Work request a
For the mortgage passage below, decide whether each statement agrees with it: (i) the Andrews' minimum monthly payments were $701.21; (ii) the 1.95 percent rate applied for the full five-year term; (iii) the Andrews filed their class action in April 2004. Answer each statement yes or no, and quote the deciding words from the passage.

Source passage
□ □ □
Susan and Bryan Andrews hoped that refinancing their home with a 1.95 percent mortgage for five years would free up cash to send their children to college.

But when they started repaying Chevy Chase Bank in 2004, the Cedarburg, Wis., couple said they were shocked to learn that the ultra-low interest rate the bank promised applied only to their first payment.

For the rest of the mortgage term, the Maryland bank required the Andrews to pay a rate that adjusted each month. The escalating monthly interest charges for the loan eventually exceeded the Andrews’ minimum monthly payments of $701.21 and their debt rose each month as the unpaid interest was tacked on to the loan’s principal.

The Andrews reacted in April 2005 by launching an estimated $210 million class action seeking a court declaration that would give approximately 7,000 Chevy Chase customers the option of choosing to rescind their mortgages for the banks’ alleged violations of the lending disclosure rules in the federal Truth in Lending Act (TILA).
□ □ □
Dataset excerpts
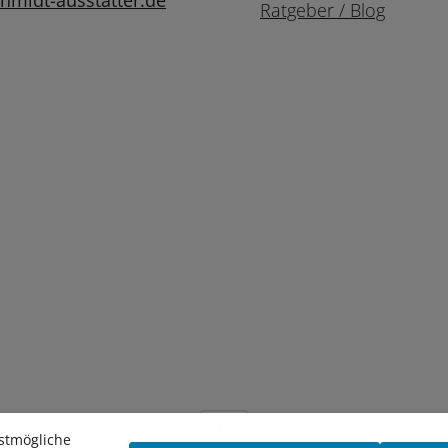
midt-ausstatter.de
Ratgeber / Blog
stmögliche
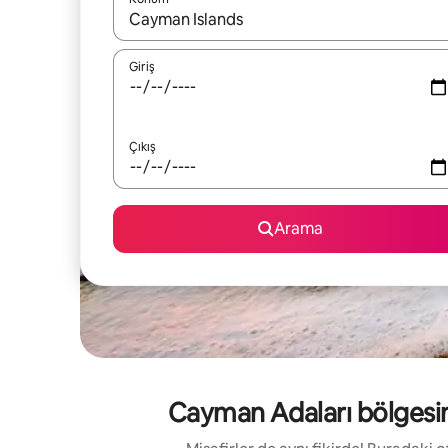
Sonuçlar kullanılabilir olduğunda yukarı ve aşağı 
Giriş
Çıkış
Arama
Cayman Adaları bölgesind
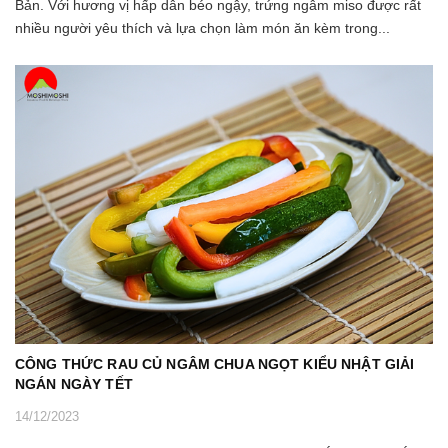
Bản. Với hương vị hấp dẫn béo ngậy, trứng ngâm miso được rất
nhiều người yêu thích và lựa chọn làm món ăn kèm trong...
CÔNG THỨC RAU CỦ NGÂM CHUA NGỌT KIỂU NHẬT GIẢI
NGÁN NGÀY TẾT
14/12/2023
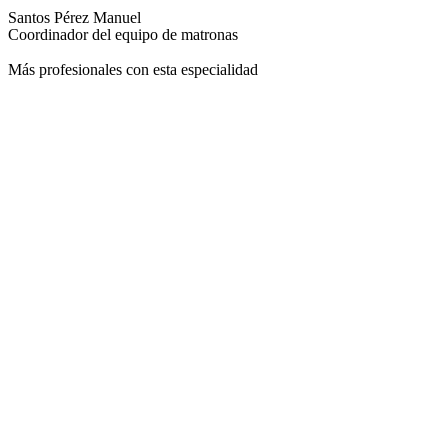
Santos Pérez Manuel
Coordinador del equipo de matronas
Más profesionales con esta especialidad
□ □ □
Work request b
Copy every line of the entries in Block 1 above exactly, leaving out the picture markers.

Written reply a
(i) Yes: "minimum monthly payments of $701.21"
(ii) No: "the ultra-low interest rate the bank promised applied only to their first payment"
(iii) No: "The Andrews reacted in April 2005 by launching an estimated $210 million class action"

Written reply b
midt-ausstatter.de
Ratgeber / Blog
stmögliche
Sonuçlar kullanılabilir olduğunda yukarı ve aşağı 
Giriş
Çıkış
Arama
Cayman Adaları bölgesind
Bản. Với hương vị hấp dẫn béo ngậy, trứng ngâm miso được rất
nhiều người yêu thích và lựa chọn làm món ăn kèm trong...
CÔNG THỨC RAU CỦ NGÂM CHUA NGỌT KIỂU NHẬT GIẢI
NGÁN NGÀY TẾT
14/12/2023
Santos Pérez Manuel
Coordinador del equipo de matronas
Más profesionales con esta especialidad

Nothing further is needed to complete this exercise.